C’È UNA TERZA VIA, TRA L’UBBIDIENZA CIECA E LA RIBELLIONE, CHE IL PREMIER INCARICATO PUÒ E DEVE SEGUIRE: SI BASA SU RIGORE IN PATRIA E POLITICHE ESPANSIVE SU SCALA EUROPEA
Articolo di Antonio Polito pubblicato sul Corriere della Sera del 19 febbraio 2014
Il Pd ha cambiato tutto in un anno, ma non la sua idea per uscire dalla crisi italiana: spera ancora nella clemenza dell’Europa per finanziare un po’ di crescita in deficit. Già durante la campagna elettorale Pier Luigi Bersani scommise su una svolta a sinistra: i socialdemocratici in Germania e i socialisti in Francia avrebbero consentito più spesa e garantito più debito. Ma il sogno di avere in mano il passero dei conti pubblici e sul tetto il piccione della crescita, per usare una metafora a lui cara, non si è realizzato. Una volta al governo, la Spd ha sottoscritto il rigore europeo di Angela Merkel, e François Hollande ha preso la strada «neo-liberale » di forti tagli alla spesa.
Finora Matteo Renzi non ha dato segnali di aver appreso la lezione. Nella sua comunicazione è anzi riapparso, insieme con molti provvedimenti da finanziare con più spesa ordinaria, il proposito di violare il tabù del 3% di deficit, una specie di formula magica usata da tutti coloro che vorrebbero risolvere la crisi italiana sbattendo i pugni (quali?) sul tavolo di Bruxelles.
C’è da sperare che non sia questo il programma del nuovo governo. Si tratta infatti di una via senza uscita. L’Italia ha troppo bisogno di negoziare un percorso più lento di riduzione del suo immane debito (fiscal compact) per poter chiedere più deficit, che produce più debito. D’altro canto l’Europa sta per entrare in campagna elettorale, e di qui all’autunno, quando si insedieranno il nuovo presidente e la nuova Commissione, a Bruxelles non ci saranno neanche i tavoli dove sbattere i pugni.
C’è però una terza via, tra l’ubbidienza e la ribellione, che il premier incaricato può seguire. Si basa su rigore in patria e politiche espansive su scala europea. Per non essere distruttivo, il rigore deve comportare una riforma della spesa pubblica, unico modo di liberare risorse nell’era del deficit zero. Intanto c’è da sperare che il cambio di governo non fermi i tagli «tecnici» della spending review di Carlo Cottarelli. Ma serve anche qualcosa di più politico: togliere a corporazioni e settori protetti per dare a imprese e lavoratori una drastica riduzione della pressione fiscale.

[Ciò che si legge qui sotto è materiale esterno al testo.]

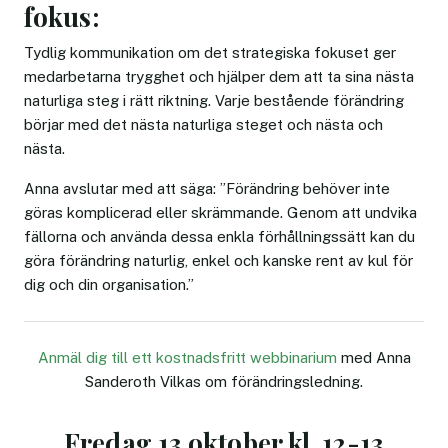
fokus:
Tydlig kommunikation om det strategiska fokuset ger
medarbetarna trygghet och hjälper dem att ta sina nästa
naturliga steg i rätt riktning. Varje bestående förändring
börjar med det nästa naturliga steget och nästa och
nästa.
Anna avslutar med att säga: ”Förändring behöver inte
göras komplicerad eller skrämmande. Genom att undvika
fällorna och använda dessa enkla förhållningssätt kan du
göra förändring naturlig, enkel och kanske rent av kul för
dig och din organisation.”
Anmäl dig till ett kostnadsfritt webbinarium
med Anna
Sanderoth Vilkas om förändringsledning.
Fredag 13 oktober kl. 12-13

È la via maestra della crescita, ma è anche la più difficile per un governo senza mandato elettorale: di solito viene imboccata da premier freschi di voto nei primi anni della legislatura, perché è impopolare e dà risultati solo a lungo termine.
La seconda leva, è cioè un’azione a livello dell’eurozona, richiede invece di andare con le carte in regola al negoziato già in programma al Consiglio di ottobre. È possibile puntare a un contratto-scambio tra riforme strutturali e aiuti per progetti di investimento, da finanziare anche attraverso emissione di debito garantito a livello europeo: i cosiddetti project bond.
È una partita che Renzi può giocare. Il Pd, aderendo tra qualche settimana al Pse, si appresta a chiedere agli italiani un voto alle europee per far eleggere un tedesco presidente della Commissione Ue: un vero azzardo politico di questi tempi. Ha dunque tutto il diritto di legare questo patto elettorale a una battaglia per ottenere a livello federale quello stimolo alla domanda che è illusorio e dannoso promettere da Palazzo Chigi.